Exercise: On how many lines of the records below does the string "round" appear? Reply with only the number.

Records for the task:
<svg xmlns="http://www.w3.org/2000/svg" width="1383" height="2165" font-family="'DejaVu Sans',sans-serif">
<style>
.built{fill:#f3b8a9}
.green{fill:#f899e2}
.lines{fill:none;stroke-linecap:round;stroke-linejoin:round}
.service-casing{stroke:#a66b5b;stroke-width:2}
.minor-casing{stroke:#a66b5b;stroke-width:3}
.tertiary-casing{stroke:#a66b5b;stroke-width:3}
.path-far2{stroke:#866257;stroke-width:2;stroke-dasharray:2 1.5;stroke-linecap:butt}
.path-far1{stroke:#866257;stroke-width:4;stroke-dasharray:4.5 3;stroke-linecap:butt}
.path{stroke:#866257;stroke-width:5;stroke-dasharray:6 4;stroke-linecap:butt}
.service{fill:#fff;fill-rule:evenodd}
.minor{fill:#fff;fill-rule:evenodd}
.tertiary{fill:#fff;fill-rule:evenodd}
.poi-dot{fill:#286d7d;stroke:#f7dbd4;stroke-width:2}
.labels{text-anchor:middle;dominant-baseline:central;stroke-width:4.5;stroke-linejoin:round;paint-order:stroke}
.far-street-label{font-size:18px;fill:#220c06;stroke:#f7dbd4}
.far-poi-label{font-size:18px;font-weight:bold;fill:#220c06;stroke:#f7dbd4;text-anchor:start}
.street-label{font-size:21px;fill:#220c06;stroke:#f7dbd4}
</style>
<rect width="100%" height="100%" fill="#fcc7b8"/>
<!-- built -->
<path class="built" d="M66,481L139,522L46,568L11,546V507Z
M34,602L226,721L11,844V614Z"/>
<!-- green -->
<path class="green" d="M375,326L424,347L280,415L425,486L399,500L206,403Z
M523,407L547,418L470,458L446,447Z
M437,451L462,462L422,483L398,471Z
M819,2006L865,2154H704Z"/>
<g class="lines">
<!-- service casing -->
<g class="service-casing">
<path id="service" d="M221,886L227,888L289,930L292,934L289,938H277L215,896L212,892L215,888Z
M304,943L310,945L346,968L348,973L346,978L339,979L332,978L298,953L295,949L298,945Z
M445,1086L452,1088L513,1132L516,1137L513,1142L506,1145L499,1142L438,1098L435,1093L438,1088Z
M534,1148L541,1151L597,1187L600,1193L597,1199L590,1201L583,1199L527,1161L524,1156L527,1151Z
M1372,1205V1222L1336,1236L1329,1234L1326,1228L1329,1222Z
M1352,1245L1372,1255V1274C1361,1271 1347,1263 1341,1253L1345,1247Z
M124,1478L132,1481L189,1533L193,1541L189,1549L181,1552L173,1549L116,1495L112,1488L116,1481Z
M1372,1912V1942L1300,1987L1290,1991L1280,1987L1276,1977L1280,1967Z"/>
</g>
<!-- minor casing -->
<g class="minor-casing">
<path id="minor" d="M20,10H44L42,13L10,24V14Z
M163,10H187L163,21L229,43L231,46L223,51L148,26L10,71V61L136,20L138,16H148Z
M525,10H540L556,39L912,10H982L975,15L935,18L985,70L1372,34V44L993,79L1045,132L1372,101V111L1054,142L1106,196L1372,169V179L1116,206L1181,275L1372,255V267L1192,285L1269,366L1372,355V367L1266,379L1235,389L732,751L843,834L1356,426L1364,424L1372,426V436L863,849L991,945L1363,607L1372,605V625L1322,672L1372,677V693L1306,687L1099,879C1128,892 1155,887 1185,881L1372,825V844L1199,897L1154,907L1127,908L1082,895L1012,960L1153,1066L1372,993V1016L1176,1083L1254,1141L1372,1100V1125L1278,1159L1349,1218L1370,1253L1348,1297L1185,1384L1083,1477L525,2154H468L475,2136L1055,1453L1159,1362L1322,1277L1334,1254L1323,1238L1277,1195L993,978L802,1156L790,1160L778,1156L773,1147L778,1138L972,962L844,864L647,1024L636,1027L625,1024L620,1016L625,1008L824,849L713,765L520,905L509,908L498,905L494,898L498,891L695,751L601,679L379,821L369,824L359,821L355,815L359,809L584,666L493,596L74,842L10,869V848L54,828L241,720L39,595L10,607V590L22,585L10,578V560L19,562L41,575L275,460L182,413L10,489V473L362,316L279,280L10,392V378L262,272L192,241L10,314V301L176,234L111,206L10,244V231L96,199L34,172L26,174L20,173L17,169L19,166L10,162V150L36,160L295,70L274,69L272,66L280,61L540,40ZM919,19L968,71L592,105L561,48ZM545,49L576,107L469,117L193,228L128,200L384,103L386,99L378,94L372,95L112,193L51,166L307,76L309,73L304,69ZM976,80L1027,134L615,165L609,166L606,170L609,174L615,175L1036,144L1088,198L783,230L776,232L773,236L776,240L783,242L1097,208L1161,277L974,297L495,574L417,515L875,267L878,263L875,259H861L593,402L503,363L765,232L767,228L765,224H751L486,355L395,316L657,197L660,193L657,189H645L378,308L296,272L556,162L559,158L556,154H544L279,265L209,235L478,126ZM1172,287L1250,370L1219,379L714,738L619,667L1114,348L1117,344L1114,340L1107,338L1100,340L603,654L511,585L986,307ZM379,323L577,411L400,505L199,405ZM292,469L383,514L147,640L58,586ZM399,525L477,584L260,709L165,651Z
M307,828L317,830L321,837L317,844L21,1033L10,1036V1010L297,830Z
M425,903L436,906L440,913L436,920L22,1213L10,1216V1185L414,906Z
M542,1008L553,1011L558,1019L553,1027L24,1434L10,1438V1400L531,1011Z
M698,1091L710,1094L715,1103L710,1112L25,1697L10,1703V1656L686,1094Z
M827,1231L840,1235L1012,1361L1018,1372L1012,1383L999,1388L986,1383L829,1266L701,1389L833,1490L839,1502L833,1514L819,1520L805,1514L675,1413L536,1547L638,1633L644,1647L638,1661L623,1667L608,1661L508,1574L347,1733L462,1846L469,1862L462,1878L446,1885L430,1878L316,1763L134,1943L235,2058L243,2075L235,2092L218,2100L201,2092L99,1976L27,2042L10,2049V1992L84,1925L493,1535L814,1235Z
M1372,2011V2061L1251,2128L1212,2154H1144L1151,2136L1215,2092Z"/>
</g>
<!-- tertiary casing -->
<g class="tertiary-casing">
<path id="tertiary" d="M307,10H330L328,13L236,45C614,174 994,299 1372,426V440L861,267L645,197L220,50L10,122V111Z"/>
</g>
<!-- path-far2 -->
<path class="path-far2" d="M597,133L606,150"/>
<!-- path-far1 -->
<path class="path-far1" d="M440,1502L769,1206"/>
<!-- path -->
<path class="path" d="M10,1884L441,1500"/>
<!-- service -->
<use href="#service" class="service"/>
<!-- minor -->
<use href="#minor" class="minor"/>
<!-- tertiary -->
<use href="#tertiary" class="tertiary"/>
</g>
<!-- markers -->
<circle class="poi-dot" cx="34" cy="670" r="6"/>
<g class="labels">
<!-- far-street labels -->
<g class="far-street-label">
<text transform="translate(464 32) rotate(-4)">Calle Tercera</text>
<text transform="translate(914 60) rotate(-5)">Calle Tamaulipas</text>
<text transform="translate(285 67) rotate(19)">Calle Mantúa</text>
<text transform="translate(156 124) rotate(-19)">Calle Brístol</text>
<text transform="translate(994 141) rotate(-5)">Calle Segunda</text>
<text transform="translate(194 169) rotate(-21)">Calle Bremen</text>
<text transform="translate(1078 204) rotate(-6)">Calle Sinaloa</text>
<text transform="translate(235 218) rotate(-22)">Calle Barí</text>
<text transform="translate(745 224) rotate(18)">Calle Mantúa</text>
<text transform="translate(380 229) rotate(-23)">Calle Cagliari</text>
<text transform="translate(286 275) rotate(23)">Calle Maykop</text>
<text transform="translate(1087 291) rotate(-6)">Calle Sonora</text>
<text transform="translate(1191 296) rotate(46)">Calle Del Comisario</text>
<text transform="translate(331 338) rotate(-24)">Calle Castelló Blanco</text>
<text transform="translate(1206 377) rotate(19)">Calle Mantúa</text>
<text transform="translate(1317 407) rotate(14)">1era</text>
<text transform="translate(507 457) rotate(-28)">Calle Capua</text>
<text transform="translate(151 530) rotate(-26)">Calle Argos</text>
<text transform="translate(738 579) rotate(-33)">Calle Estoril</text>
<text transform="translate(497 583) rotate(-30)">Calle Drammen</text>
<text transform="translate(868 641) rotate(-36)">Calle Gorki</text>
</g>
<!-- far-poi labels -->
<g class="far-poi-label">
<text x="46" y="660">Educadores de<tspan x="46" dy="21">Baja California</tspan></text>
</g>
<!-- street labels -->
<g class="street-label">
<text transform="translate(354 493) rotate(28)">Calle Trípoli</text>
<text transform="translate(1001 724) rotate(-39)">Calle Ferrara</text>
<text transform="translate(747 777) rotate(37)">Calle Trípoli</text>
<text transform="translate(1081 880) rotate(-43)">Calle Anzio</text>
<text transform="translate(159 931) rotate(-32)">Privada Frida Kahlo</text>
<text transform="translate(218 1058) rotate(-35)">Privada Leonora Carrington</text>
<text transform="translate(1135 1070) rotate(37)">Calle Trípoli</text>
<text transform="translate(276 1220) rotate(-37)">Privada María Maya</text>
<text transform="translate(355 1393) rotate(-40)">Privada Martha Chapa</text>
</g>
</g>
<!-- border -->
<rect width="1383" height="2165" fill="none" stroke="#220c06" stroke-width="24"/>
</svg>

Output: 2